The solution to the second problem lies in the ATtiny85's built-in digital PLL. This circuit has a multiply-by-8 function, so that an input of 8.25MHz from the RC oscillator (8MHz but tweaked up a bit via calibration) gets boosted by the PLL to 66MHz. This frequency is then fed through the clock prescaler, which divides it by 4, to give 16.5MHz, which a frequency supported by V-USB. Curiously, only certain Atmel chips have a PLL, including the ATtinyx5, but excluding the ATmegax8 range. Very useful indeed!

Things to do


For some reason, Playpause currently doesn't work with Mac computers. My Mac-using friends tell me that the Playpause is able to identify itself correctly, but for some reason MacOS doesn't believe it has a driver to handle the multimedia keypresses Playpause is sending. To try to solve this problem, my plan is to plug in a commercial multimedia keyboard, and sniff the codes it sends when the pause button is sent. That's what I originally did when developing the software, but perhaps there's something I missed, particularly in how multimedia keyboards identify themselves. Either way, it seems that only a software change would be needed to fix the problem.
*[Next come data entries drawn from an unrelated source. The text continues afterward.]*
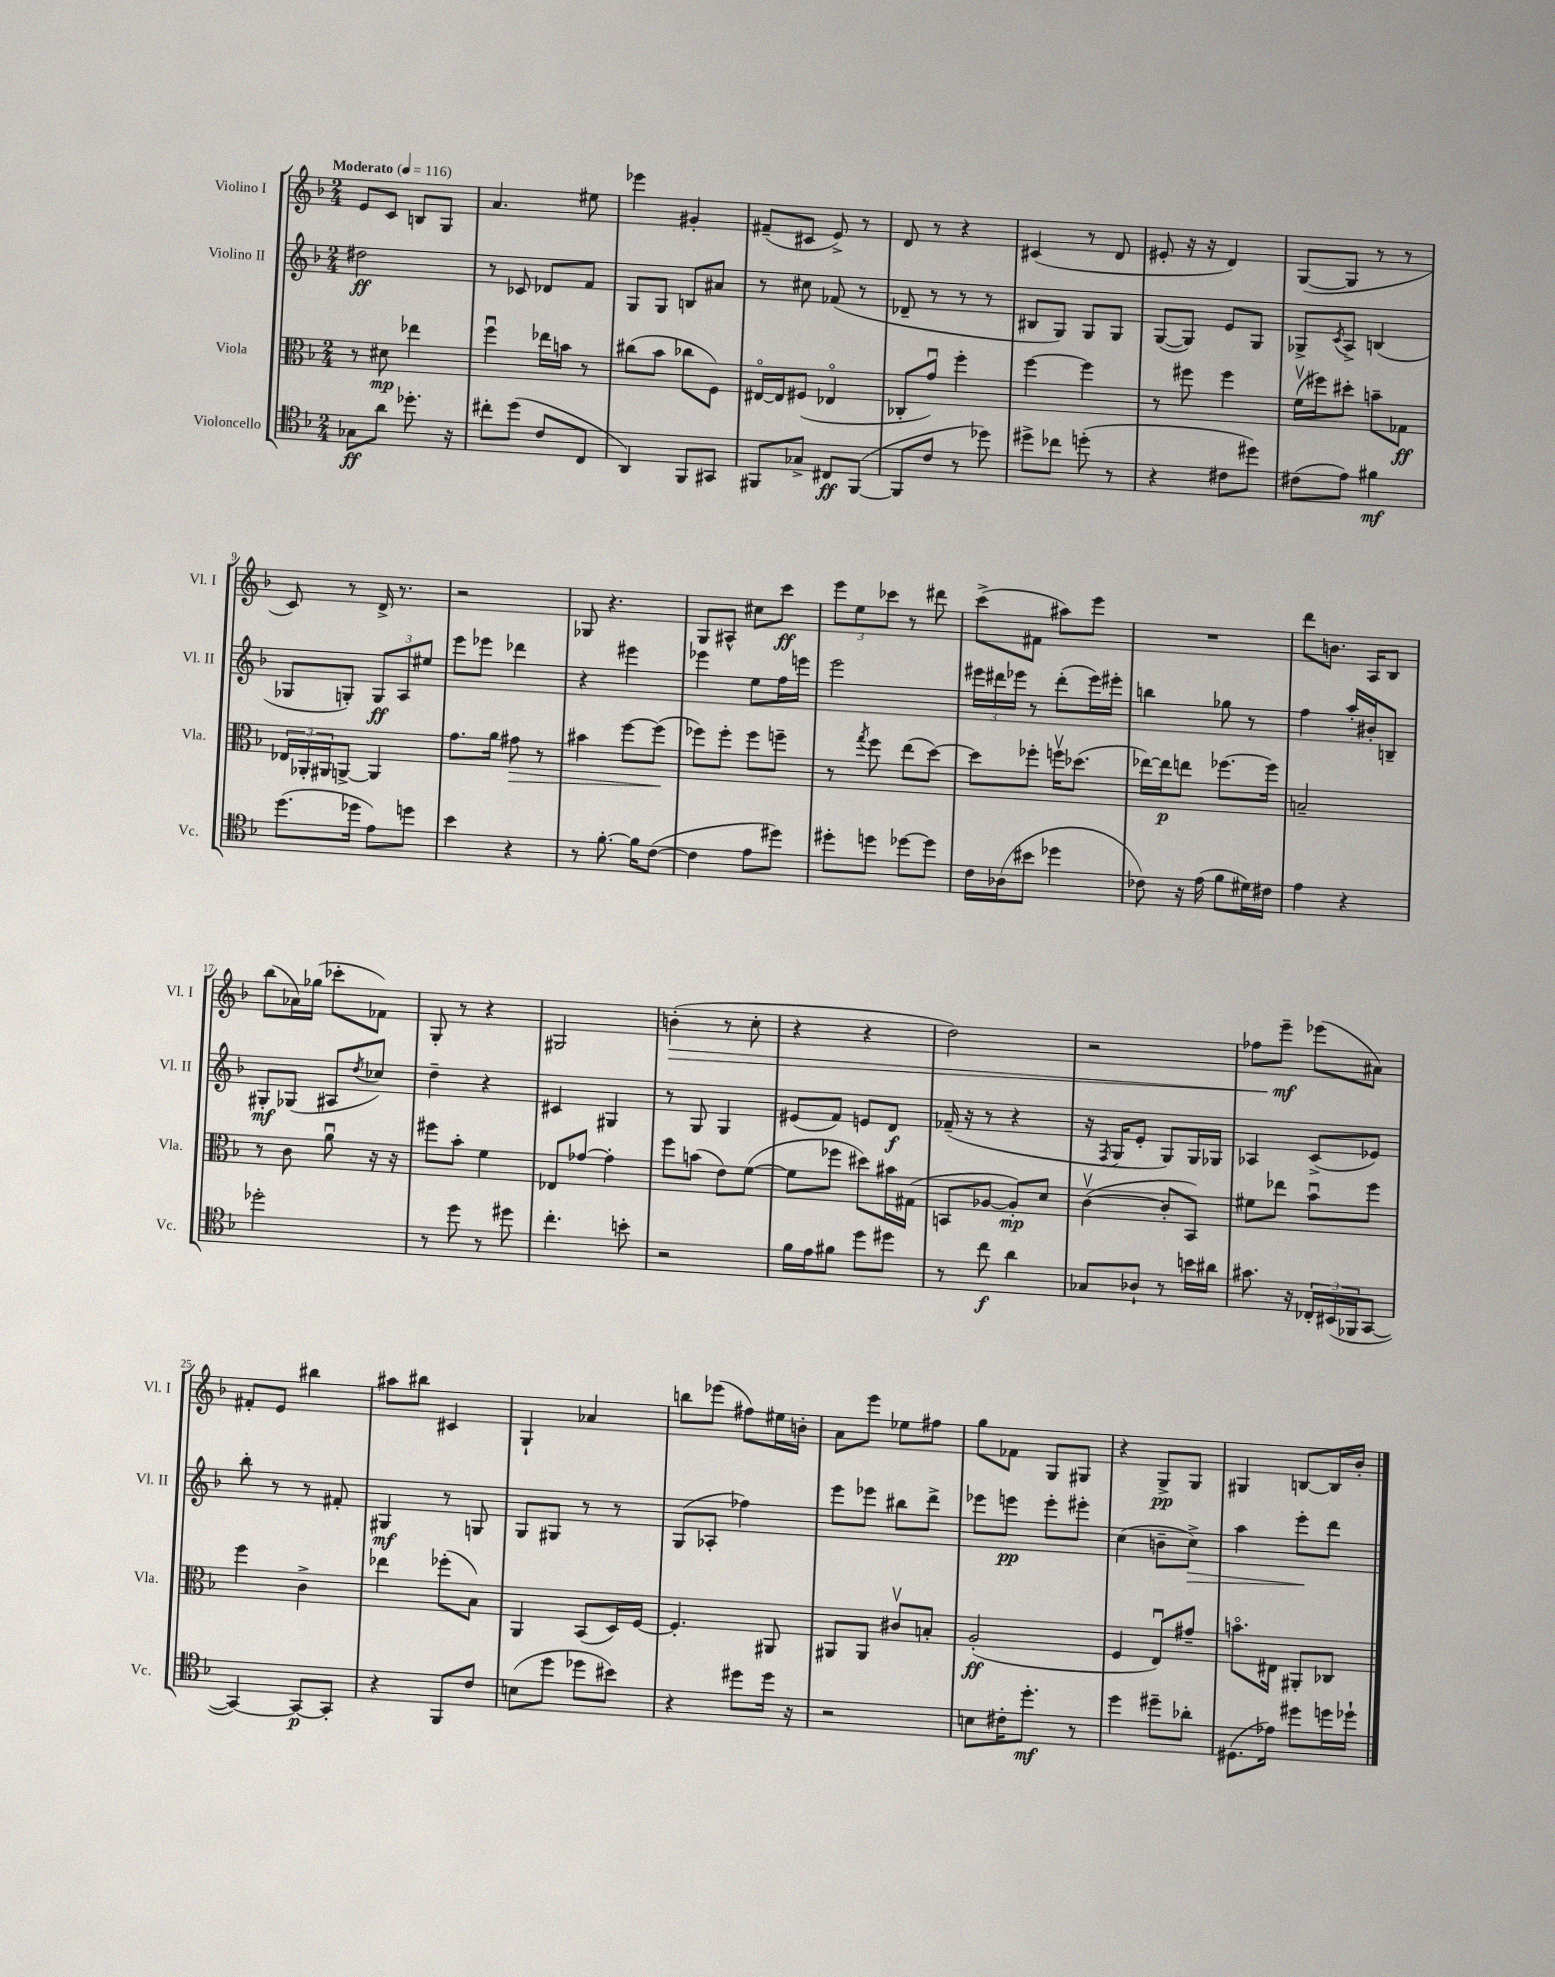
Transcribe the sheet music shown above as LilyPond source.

<<
\new StaffGroup <<
\new Staff = "s0" \with { instrumentName = "Violino I" shortInstrumentName = "Vl. I" } {
    \clef treble \key f \major \numericTimeSignature \time 2/4 \tempo "Moderato" 4 = 116
    e'8 c'8 b8 g8 |
    a'4. eis''8 |
    ees'''4 gis'4-. |
    fis'8--( cis'8 e'8->) r8 |
    d'8 r8 r4 |
    cis'4( r8 d'8 |
    eis'8-. r16 r16 d'4) |
    g8~( g8 r8 r8 |
    c'8) r8 d'16-> r8. |
    r2 |
    ges8 r4. |
    g8 ais8-^ cis''8 c'''8\ff |
    \tuplet 3/2 { e'''8 e''8 ces'''8 } r8 dis'''8 |
    c'''8->( fis'8 ais''8) e'''8 |
    R2 |
    d'''8 b'8. a16 bes8 |
    bes''8( aes'16) ges''16( ces'''8-. fes'8) |
    g8-. r8 r4 |
    gis2 |
    b'4-.\>( r8 c''8-. |
    r4 r4 |
    d''2) |
    r2 |
    fes''8 e'''8--\mf\! ees'''8( ais'8) |
    fis'8-. e'8 bis''4 |
    ais''8 bis''8 cis'4 |
    g4-! aes'4 |
    b''8 ees'''8( fis''8) eis''16 b'16-. |
    a'8 e'''8 ees''8 fis''8 |
    g''8 fes'8 g8 gis8 |
    r4 g8->\pp g8 |
    gis4 b8~ b16 bes'16-. \bar "|." |
}
\new Staff = "s1" \with { instrumentName = "Violino II" shortInstrumentName = "Vl. II" } {
    \clef treble \key f \major \numericTimeSignature \time 2/4
    dis''2\ff |
    r8 ces'8 des'8 f'8 |
    g8 g8 b8 ais'8 |
    r8 cis''8 fes'8( r8 |
    des'8-- r8 r8 r8 |
    bis8 g8) g8 g8 |
    g8~( g8) e'8 g8 |
    ges8-> \acciaccatura { c'8 } a8-> b4( |
    ges8 g8-.) \tuplet 3/2 { g8\ff a8 eis''8 } |
    e'''8 ees'''8 des'''4 |
    r4 eis'''4 |
    ees'''4 e''8 f''16 e'''16 |
    e'''2 |
    \tuplet 3/2 { eis'''16 dis'''16 ees'''16 } r8 dis'''8-.( ees'''16) eis'''16-. |
    b''4 ges''8 r8 |
    f''4 a''16-. bis'16-. b8-- |
    gis8-.\mf ges8( ais8 \acciaccatura { d''8 } ces''8) |
    d''4-- r4 |
    cis'4 gis4 |
    r8 g8 g4 |
    eis'8( f'8) e'8 d'8\f |
    fes'16--( r16 r8 r4 |
    r16 \acciaccatura { f8 } g16 e'8-. g8) g16 ges16 |
    aes4 c'8->( ees'8) |
    bes''8-. r8 r8 fis'8-. |
    gis4\mf r8 g8 |
    g8 gis8 r8 r8 |
    g8( aes8-. fes''4) |
    e'''8 ees'''8 bis''8 d'''8-> |
    ees'''8 e'''8\pp e'''8-. eis'''8-. |
    c''4( b'8-- c''8->\>) |
    a''4 e'''8-.\! d'''8 \bar "|." |
}
\new Staff = "s2" \with { instrumentName = "Viola" shortInstrumentName = "Vla." } {
    \clef alto \key f \major \numericTimeSignature \time 2/4
    r8 dis'8\mp ees''4 |
    f''4\downbow ees''16 b'16 r8 |
    cis''8( bes'8 ces''8 f8) |
    eis16~\flageolet eis16 fis8( ees4\flageolet |
    ces8-. g'8\downbow) f''4-. |
    f''4~ f''4 |
    r8 fis''8 fis''4 |
    f'16\upbow( fis''16) dis''8-. b'8-- ges8\ff |
    \tuplet 3/2 { ees16 aes,16-. ais,16 } a,8~-> a,4 |
    g'8. a'16 gis'8\> r8 |
    bis'4 f''8~ f''8\!( |
    fes''8) fes''8-. fes''8 f''8-- |
    r8 \acciaccatura { g''8 } f''8 e''8( d''8~) |
    d''8 fes''8-. f''16\upbow des''8.( |
    ees''16~) ees''16\p e''8 fes''8.~ fes''16 |
    b2-- |
    r8 c'8 a'8\downbow r16 r16 |
    fis''8 bes'8-. f'4 |
    ees8 ges'8~ ges'4-. |
    f''8 b'8( e'8) f'8~( |
    f'8 fes''8 dis''8) bis'16 gis16( |
    b,8 aes8~ aes8-.\mp) d'8 |
    c'4~\upbow( c'8-. bes,8) |
    fis'8 ees''8 bes'8\downbow f''8 |
    f''4 c'4-> |
    ees''4 fes''8-.( bes8) |
    a,4 bes,8( d16) f16~ |
    f4.-. ais,8 |
    ais,8 ais,8 cis'8\upbow b8-. |
    a2-.\ff( |
    f4 e8\downbow) gis'8-- |
    b'8.\flageolet eis16 ais,8-. ces8 \bar "|." |
}
\new Staff = "s3" \with { instrumentName = "Violoncello" shortInstrumentName = "Vc." } {
    \clef tenor \key f \major \numericTimeSignature \time 2/4
    ges8\ff a'8 des''8.-. r16 |
    cis''8-. d''8( c'8 c8 |
    a,4) f,8 gis,8 |
    fis,8 ges8-> cis8\ff fis,8~( |
    fis,8 c'8 r8 des''8) |
    dis''8-> ces''8 d''8-.( r8 |
    r4 cis'8 dis''8) |
    cis'8( e'8) fis'4\mf |
    d''8.( des''16 e'8) d''8 |
    bes'4 r4 |
    r8 f'8.~-. f'16 c'8~( |
    c'4 e'8 dis''8) |
    dis''8-. d''8 des''8~ des''8 |
    c'16 aes16( bis'8 des''4 |
    ces'8) r16 e'16( f'8 dis'16) cis'16 |
    e'4 r4 |
    des''2-. |
    r8 d''8 r8 dis''8 |
    c''4.-. b'8-. |
    r2 |
    f'16 e'16 fis'8 d''8 dis''8 |
    r8 c''8\f a'4 |
    ges8 aes8-! r8 b'16 ais'16 |
    gis'8. r16 \tuplet 3/2 { ces16-. bis,16( fes,16 } g,8~ |
    g,4~) g,8~\p g,8-. |
    r4 f,8 c'8 |
    b8( d''8 des''8 bis'8) |
    r4 dis''8 dis''16 r16 |
    r2 |
    b8 cis'16-. d''8.-.\mf r8 |
    d''4 dis''8-- aes'8-. |
    dis8.( ees'16) dis''8 d''16 des''16-! \bar "|." |
}
>>
>>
The USB standard says that when the computer suspends, USB devices should put themselves into a low power mode. I'm not currently doing that, so my board is using more power than is strictly necessary. To fix this, I'd set up the processor to sleep until a USB interrupt is received, and if it's not the wakeup condition, go back to sleep.

Code cleanup

The code that's in Git is a direct offshoot of my work on the USB Doodad. As such, it's cluttered with a bunch of things which are not relevant to Playpause. Some janitorial work here would be good.

Coming next: Making PCBs at home


  1. Great Work and great tutorial.
    Due to space, time and because I managed to find a combination that works, I now use toner transfer for one side and try to "send for Fab" on double.

  2. You mention source code but I only see the KiCad files in the repo. Would you be willing to add the source code also?